Menanggapi hal itu, Direktur Eksekutif Himpunan Kawasan Industri (HKI) Fahmi Shahab menyebutkan rancangan beleid tersebut ditargetkan keluar pada pertengahan November. Beberapa kemudahan yang termaktub antara lain dihilangkannya beberapa izin investasi seperti pembebasan izin lokasi, izin gangguan, serta izin lingkungan. "Banyak perizinan yang overlap juga akan dibahas dalam aturan ini," kata Fahmi kepada Katadata.
Untuk diketahui, sejak September lalu pemerintah secara berturut-turut mengeluarkan paket kebijakan. Keputusan tersebut dilatarbelakangi limbungnya perekonomian nasional yang terseret oleh gejolak ekonomi global. Maju-mundurnya bank sentral Amerika Serikat (The Fed) dalam memutuskan suku bunga acuan membuat rupiah terseok hingga ke level 14 ribu per dolar Amerika. Hal itu diperparah oleh keputusan Cina mendevaluasi mata uangnya. Tak ayal, nilai ekspor terus menurun.
Di tengah situsai seperti itu, pemerintah mengeluarkan paket kebijakan pertama pada awal September lalu. Isinya, membahas tiga hal besar, yakni meningkatkan daya saing industri, mempercepat proyek-proyek strategis nasional, dan mendorong investasi di sektor properti.

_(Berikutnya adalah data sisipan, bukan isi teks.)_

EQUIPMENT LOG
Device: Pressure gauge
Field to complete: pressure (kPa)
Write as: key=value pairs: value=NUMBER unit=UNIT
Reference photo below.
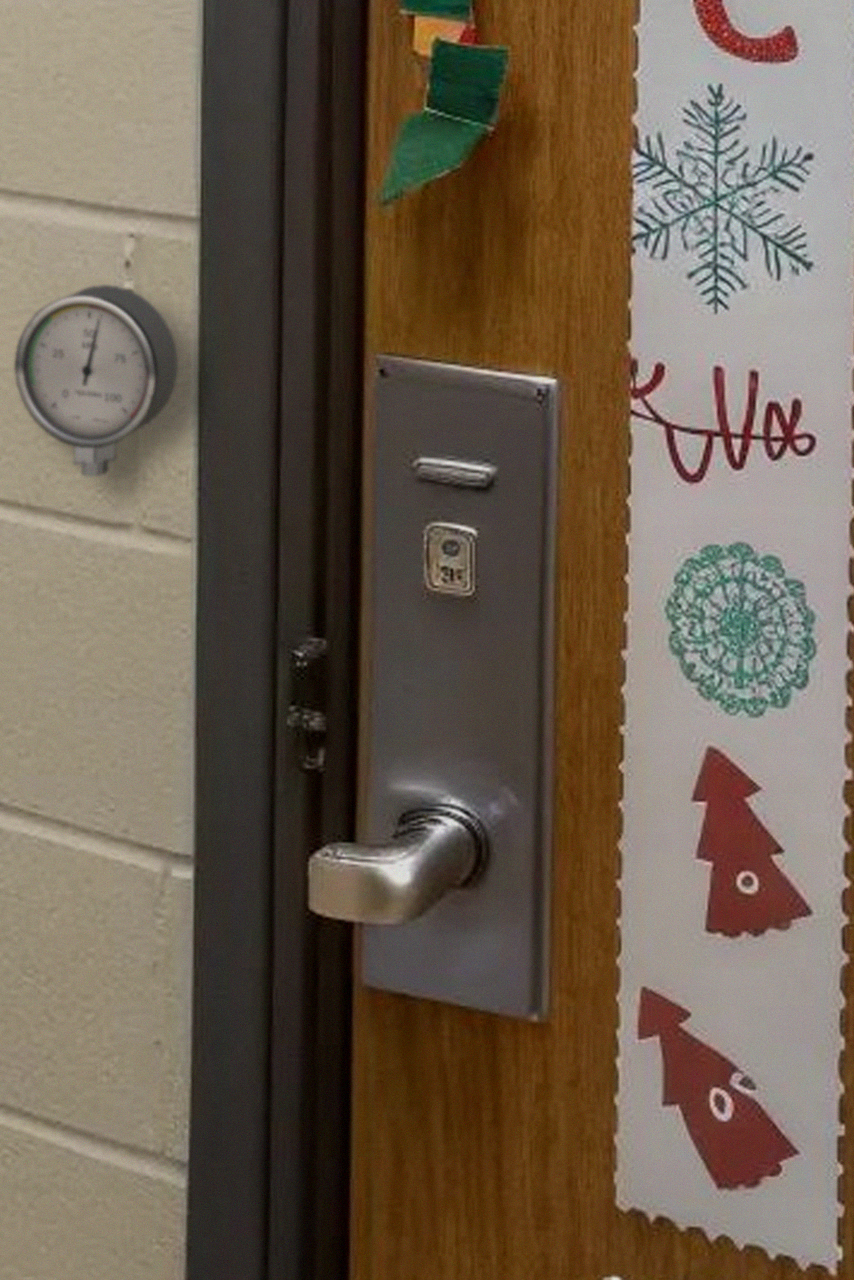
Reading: value=55 unit=kPa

Darmin kemudian menilai kebijakan ini terlalu banyak sehingga sulit dipahami masyarakat.
Dalam paket selanjutnya, fokus pemerintah pada kesejahteraan pekerja, yakni menyangkut formula upah minimum provinsi, memperluas penyaluran Kredit Usaha Rakyat (KUR) khusus bagi pekerja yang terkena PHK, dan pemberian kredit modal kerja untuk Usaha Mikro, Kecil, dan Menengah (UMKM). (Baca pula: Paket Kebijakan Jokowi Jilid II Dinilai Lebih Fokus).
Semua upaya tersebut diharapkan dapat memulihkan ekonomi dan pertumbuhan tahun depan di atas 5 persen. Agar target tersebut tercapai, Bank Dunia menyarankan pemerintah tak lengah atas sejumlah faktor berikut ini.
Pertama, gejolak ekonomi global yang berpengaruh terhadap harga komoditas. Kedua, investasi pemerintah harus ditingkatkan untuk mendorong daya beli masyarakat. Lalu, risiko gejolak pasar global, terutama ketidakpastian kenaikan suku bunga Amerika Serikat (Fed Rate) dan perlambatan ekonomi Cina. Terakhir, tekanan terhadap rupiah yang membuat daya beli masyarakat menurun.